Another potential opposition to the plan will be the barrier of HIV-testing stigma that keeps mothers from getting HIV-testing. The best way to address this is to integrate HIV-testing as a standard part of antenatal care. Instead of asking women if they would like to “opt in” (receive HIV- testing), one would only ask them if they would like to “opt out” (not receive HIV-testing). In other words, if HIV-testing is set as the default option, women will be more comfortable with receiving it. And thus, overtime, HIV-testing will be normalized and become common practice, which will help remove the barrier of stigma. In brief, removing the “special status given to HIV testing helps to make it more acceptable” (1)

Finally, any other existing NGOs in the area who are doing similar PMTC work may create conflict with our plan.
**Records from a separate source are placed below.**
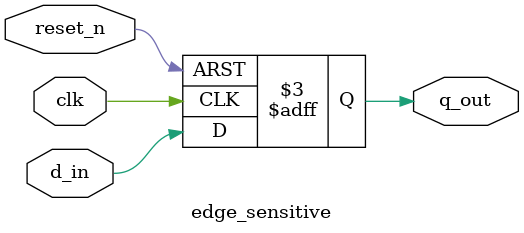
<source format=v>
`timescale 1ns / 1ps


module edge_sensitive(
    input d_in,
    input clk,
    input reset_n,
    output reg q_out
    );

always@(posedge clk, negedge reset_n)
begin
    if(!reset_n)
        q_out <= 0;
    else 
        q_out <= d_in;
end
        
specify
    specparam trise = 3;
    specparam tfall = 2;
    (posedge clk => (q_out +: d_in))=(trise,tfall);
endspecify
endmodule

</source>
There may be some “turf war” as different NGOs commonly have different agendas. The best way to address any NGO conflict is to do preliminary research to ensure we set up the PMTCT care services in areas that are not disrupting any “parallel programs”.

References

  1. AIDS Education and Research Trust. “Preventing PMTCT.” AVERT. Web. 9 Mar. 2014. <http://www.avert.org/preventing-mother-child-transmission-pmtct-practice.htm>.
  2. AIDS Education and Research Trust. “WHO Guidelines.” AVERT. Web. 9 Mar. 2014. <http://www.avert.org/who-guidelines-pmtct-breastfeeding.htm>.
  3. Bannink-Mbazzi, Femke, MA. “High PMTCT Program Uptake and Coverage of Mothers, Their Partners, and Babies in Northern Uganda: Achievements and Lessons Learned Over 10 Years of Implementation (2002–2011).” Journal of Acquired Immune Deficiency Syndromes 62.5 (2013). JAIDS. Lippincott Williams & Wilkins, Inc., 27 July 2012. Web. 09 Mar. 2014. <http://journals.lww.com/jaids/Fulltext/2013/04150/High_PMTCT_Program_Uptake_and_Coverage_of_Mothers,.20.aspx>.
  4. Farmer, Paul. Reimagining Global Health: An Introduction. Berkeley: University of California, 2013. Print.